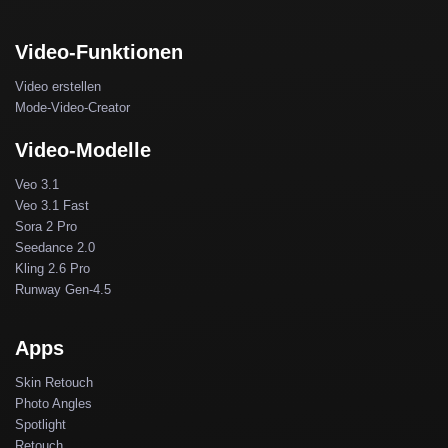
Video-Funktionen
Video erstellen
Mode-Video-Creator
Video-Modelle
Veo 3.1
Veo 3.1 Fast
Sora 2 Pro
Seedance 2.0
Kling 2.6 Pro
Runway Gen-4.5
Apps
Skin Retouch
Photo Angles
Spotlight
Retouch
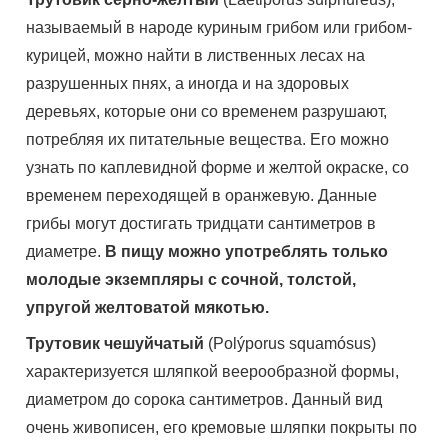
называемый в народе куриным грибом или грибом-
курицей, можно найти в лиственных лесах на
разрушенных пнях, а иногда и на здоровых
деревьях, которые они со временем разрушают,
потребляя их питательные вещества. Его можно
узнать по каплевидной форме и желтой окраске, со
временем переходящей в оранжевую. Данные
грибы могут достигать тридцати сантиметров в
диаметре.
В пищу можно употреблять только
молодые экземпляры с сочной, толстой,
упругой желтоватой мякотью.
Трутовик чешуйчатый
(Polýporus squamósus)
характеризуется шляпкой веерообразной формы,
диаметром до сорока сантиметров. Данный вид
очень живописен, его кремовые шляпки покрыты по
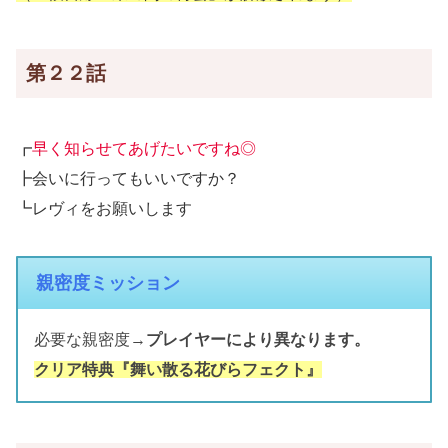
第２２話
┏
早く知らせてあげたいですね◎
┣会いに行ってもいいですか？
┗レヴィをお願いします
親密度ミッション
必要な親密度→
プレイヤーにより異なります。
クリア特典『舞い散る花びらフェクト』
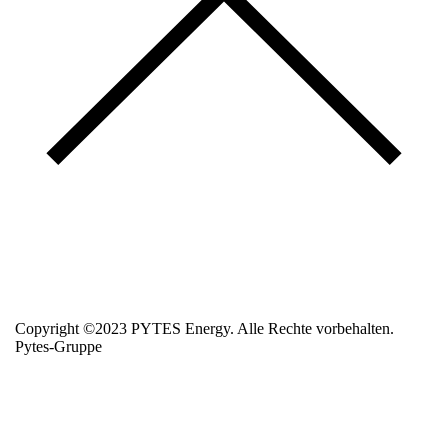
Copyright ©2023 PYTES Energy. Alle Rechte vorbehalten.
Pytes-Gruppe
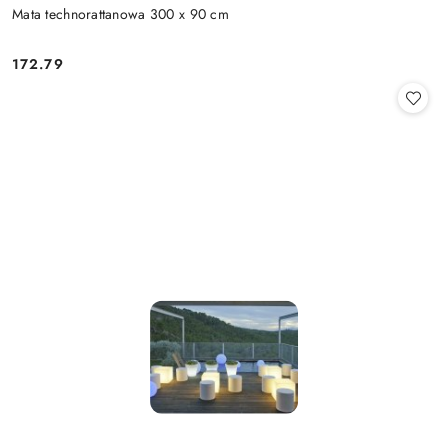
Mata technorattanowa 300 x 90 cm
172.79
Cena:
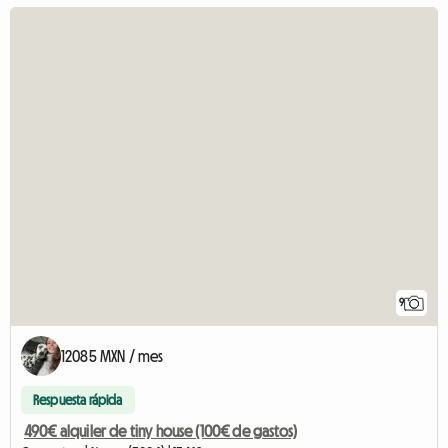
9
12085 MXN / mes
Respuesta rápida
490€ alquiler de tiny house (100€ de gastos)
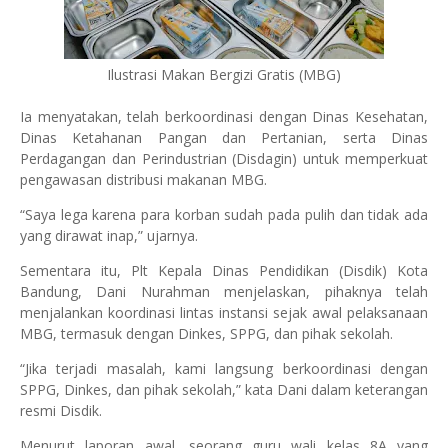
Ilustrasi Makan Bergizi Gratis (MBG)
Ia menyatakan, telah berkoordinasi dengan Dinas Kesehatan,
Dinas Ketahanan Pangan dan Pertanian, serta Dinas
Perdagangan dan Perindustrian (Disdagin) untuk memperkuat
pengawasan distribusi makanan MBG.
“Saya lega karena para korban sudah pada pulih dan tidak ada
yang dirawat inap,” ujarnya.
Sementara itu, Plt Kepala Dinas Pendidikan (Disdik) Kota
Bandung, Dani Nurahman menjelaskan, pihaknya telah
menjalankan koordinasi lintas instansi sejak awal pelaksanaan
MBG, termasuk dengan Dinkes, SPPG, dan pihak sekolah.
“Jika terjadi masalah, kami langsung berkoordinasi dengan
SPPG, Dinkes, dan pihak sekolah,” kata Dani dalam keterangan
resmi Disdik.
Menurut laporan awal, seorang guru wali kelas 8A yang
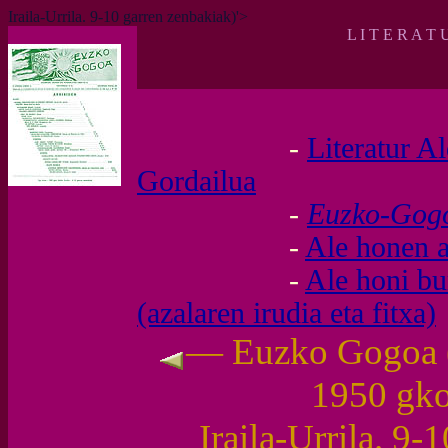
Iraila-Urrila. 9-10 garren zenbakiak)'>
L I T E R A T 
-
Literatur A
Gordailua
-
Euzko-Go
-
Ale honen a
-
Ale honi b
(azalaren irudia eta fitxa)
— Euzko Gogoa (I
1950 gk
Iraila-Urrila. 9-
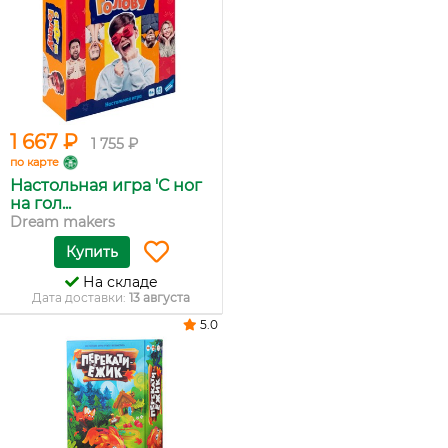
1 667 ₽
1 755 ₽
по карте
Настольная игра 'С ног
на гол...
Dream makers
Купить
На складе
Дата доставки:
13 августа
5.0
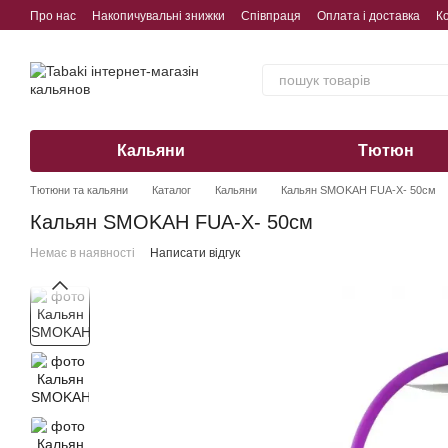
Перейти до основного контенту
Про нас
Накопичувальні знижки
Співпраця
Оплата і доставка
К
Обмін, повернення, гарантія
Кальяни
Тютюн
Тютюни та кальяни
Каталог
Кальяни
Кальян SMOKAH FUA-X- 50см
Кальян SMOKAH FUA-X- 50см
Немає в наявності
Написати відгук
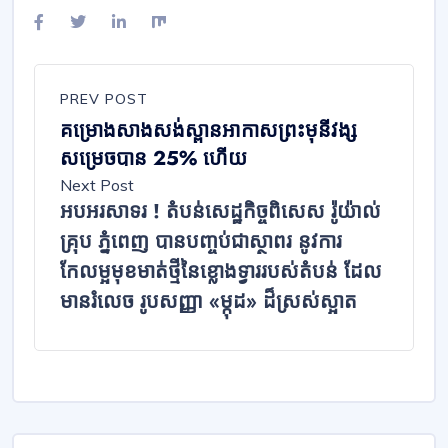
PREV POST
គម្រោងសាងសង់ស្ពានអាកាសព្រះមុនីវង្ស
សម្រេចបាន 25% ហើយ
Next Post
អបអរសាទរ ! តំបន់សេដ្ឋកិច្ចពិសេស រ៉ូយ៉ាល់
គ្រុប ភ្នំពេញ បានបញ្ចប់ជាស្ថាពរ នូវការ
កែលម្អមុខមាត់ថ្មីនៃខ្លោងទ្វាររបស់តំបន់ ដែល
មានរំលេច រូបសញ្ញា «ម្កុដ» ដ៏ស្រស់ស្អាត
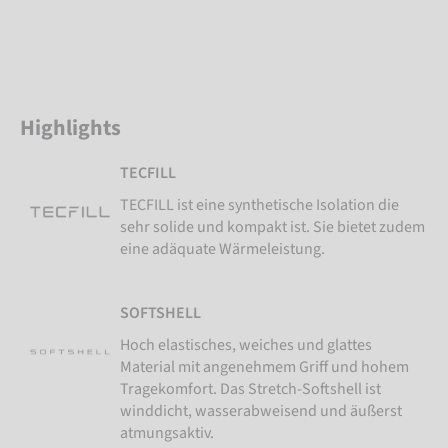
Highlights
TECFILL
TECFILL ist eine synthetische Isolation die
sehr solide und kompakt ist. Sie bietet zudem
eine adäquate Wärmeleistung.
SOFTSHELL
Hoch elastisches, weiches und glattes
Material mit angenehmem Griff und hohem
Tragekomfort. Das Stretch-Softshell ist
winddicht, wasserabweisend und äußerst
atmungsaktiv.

§ What is needed: For the string "сантиметров", count every line of the material where it appears and state only the count.

§ Solution for this task: 2